─── Data

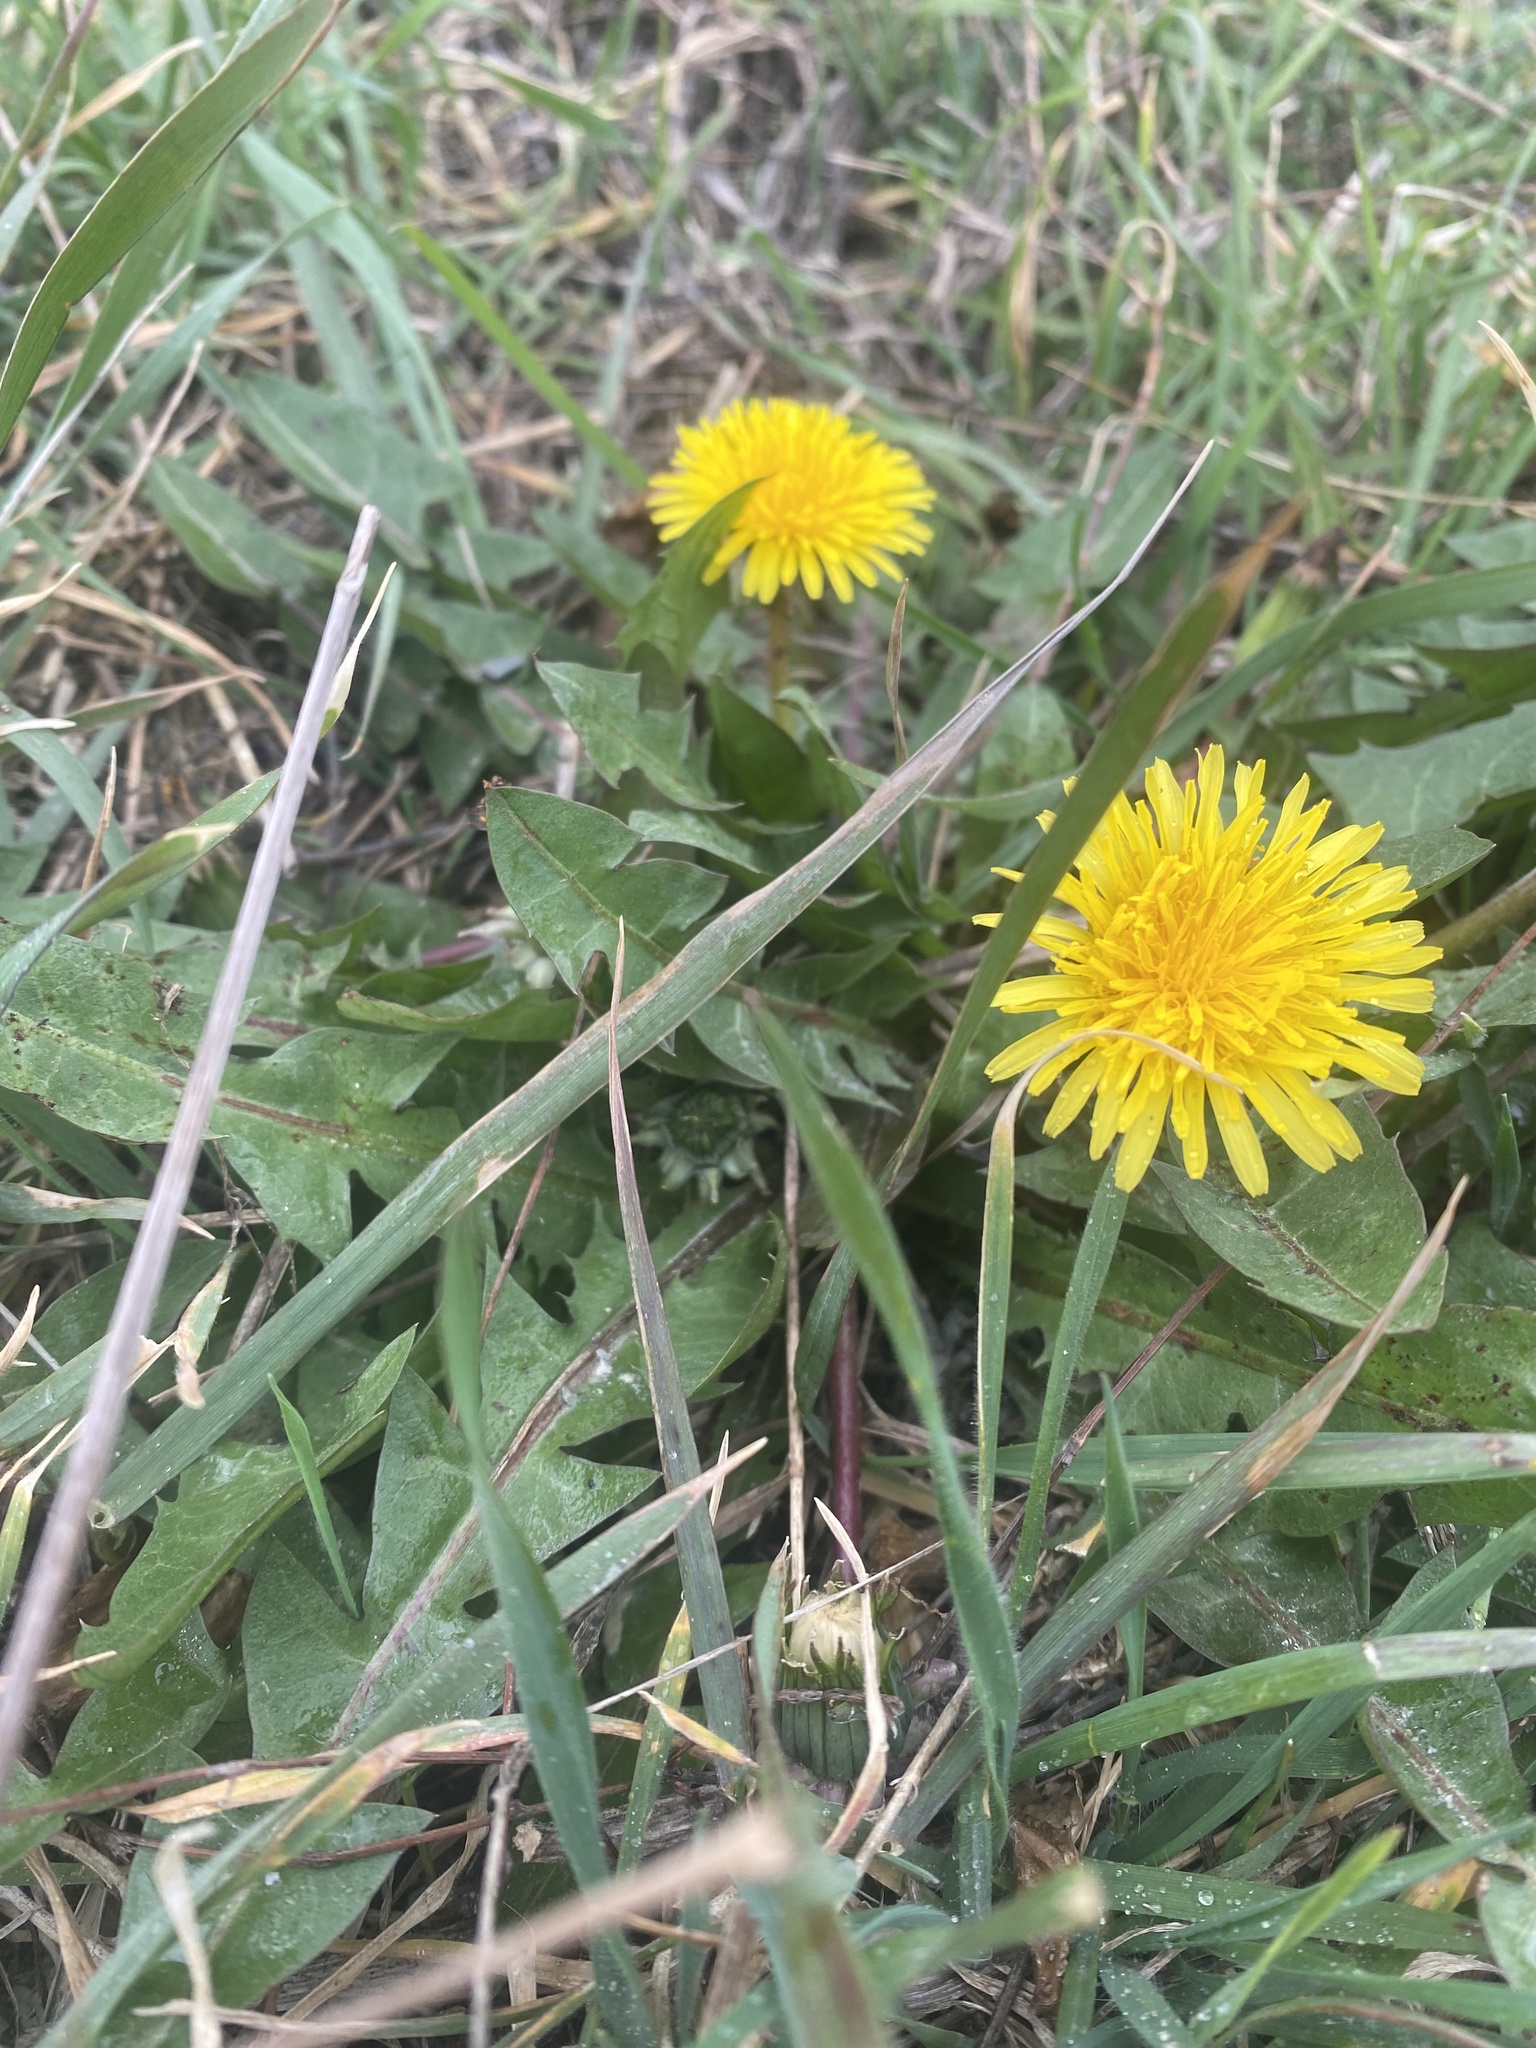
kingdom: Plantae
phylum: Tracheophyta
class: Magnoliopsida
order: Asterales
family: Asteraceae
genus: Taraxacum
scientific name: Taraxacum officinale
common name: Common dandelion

──────

__Task prompt__
Copy every line of the listing above word for word, leaving out the picture.

__Exercise result__
kingdom: Plantae
phylum: Tracheophyta
class: Magnoliopsida
order: Asterales
family: Asteraceae
genus: Taraxacum
scientific name: Taraxacum officinale
common name: Common dandelion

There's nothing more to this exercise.